Перепишите полностью приведенный ниже фрагмент о Музиле и его «человеке без свойств», сохранив каждое слово и знак препинания.

__Фрагмент текста__:
********************

При этом Музиль демонстративно помещает своего «экспериментального» человека в атмосферу неопределенности, предлагая ему вместо «чувства действительности» руководствоваться «чувством возможности». Возможность — одна из главных категорий музилевского мира... Соответственно этому синонимом «иного состояния» предстает «эссеизм», «жизнь на пробу» (от исходного значения слова «essay» — проба, попытка).

Но «иное состояние» — это еще экстатическое переживание полноты бытия, мистика жизни, страдания, любви. Музиля сближает с Йитсом интерес к таинствам человеческой психики и паранормальным явлениям. Как показали текстологические исследования Человека без свойств, роман изобилует прямыми и скрытыми, контаминированными и ложными цитатами из Бёме, Сведенборга, Экхарта, персидских, китайских, греческих и византийских мистиков. Среди обилия состояний «человека без свойств», мы обнаруживаем Ульриха на пустынном островке, в одиночестве переживающего полумистическое «единение с миром». Кстати, его встреча с Агатой, воспринимаемой как «сказочное повторение и преображение его самого», во многом приобретает черты йитсовского мифа, мифа полноты жизни, полноты обладания, любви.

Нам десятилетиями прививали любовь к натурам цельным, целеустремленным, непоколебимым. Все мы были «верные ленинцы». Но что «верные ленинцы» сотворили с миром? Что продолжают творить? «Светлые идеалы» — фашизма ли, большевизма ли (какая разница?) — вынуждают нас внимательнее приглядеться к другому типу людей — принципиально нецельных, много- и разновидящих, способных слушать других и менять свое мнение, и, главное, не требующих ото всех быть как один или следовать за собой.

********************

__Исходные данные__:

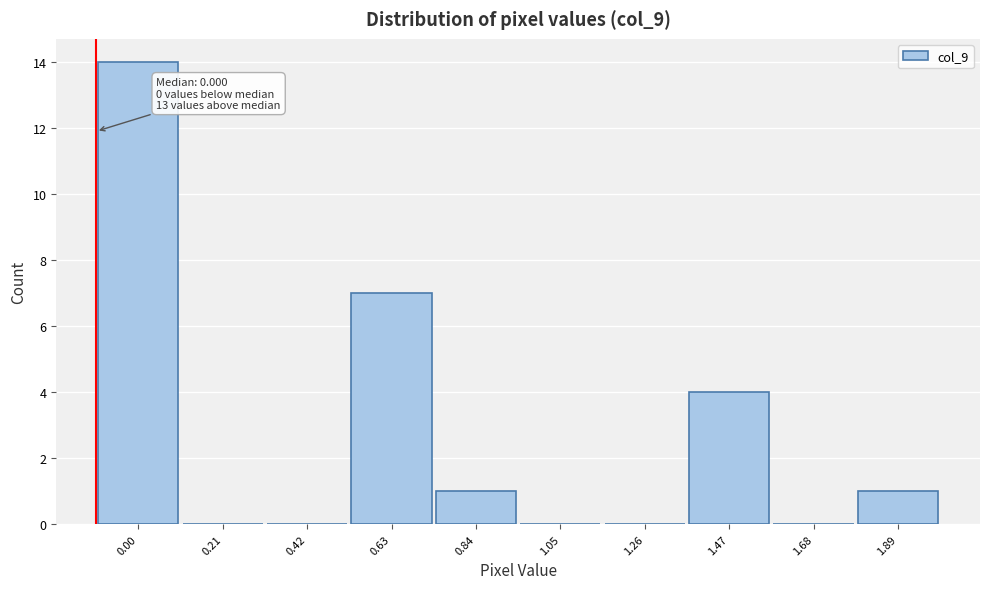

Reading left to right, what are all the values shown in this chart?

0.00=14	0.21=0	0.42=0	0.63=7	0.84=1	1.05=0	1.26=0	1.47=4	1.68=0	1.89=1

********************

__Поле для ответа__:
При этом Музиль демонстративно помещает своего «экспериментального» человека в атмосферу неопределенности, предлагая ему вместо «чувства действительности» руководствоваться «чувством возможности». Возможность — одна из главных категорий музилевского мира... Соответственно этому синонимом «иного состояния» предстает «эссеизм», «жизнь на пробу» (от исходного значения слова «essay» — проба, попытка).

Но «иное состояние» — это еще экстатическое переживание полноты бытия, мистика жизни, страдания, любви. Музиля сближает с Йитсом интерес к таинствам человеческой психики и паранормальным явлениям. Как показали текстологические исследования Человека без свойств, роман изобилует прямыми и скрытыми, контаминированными и ложными цитатами из Бёме, Сведенборга, Экхарта, персидских, китайских, греческих и византийских мистиков. Среди обилия состояний «человека без свойств», мы обнаруживаем Ульриха на пустынном островке, в одиночестве переживающего полумистическое «единение с миром». Кстати, его встреча с Агатой, воспринимаемой как «сказочное повторение и преображение его самого», во многом приобретает черты йитсовского мифа, мифа полноты жизни, полноты обладания, любви.

Нам десятилетиями прививали любовь к натурам цельным, целеустремленным, непоколебимым. Все мы были «верные ленинцы». Но что «верные ленинцы» сотворили с миром? Что продолжают творить? «Светлые идеалы» — фашизма ли, большевизма ли (какая разница?) — вынуждают нас внимательнее приглядеться к другому типу людей — принципиально нецельных, много- и разновидящих, способных слушать других и менять свое мнение, и, главное, не требующих ото всех быть как один или следовать за собой.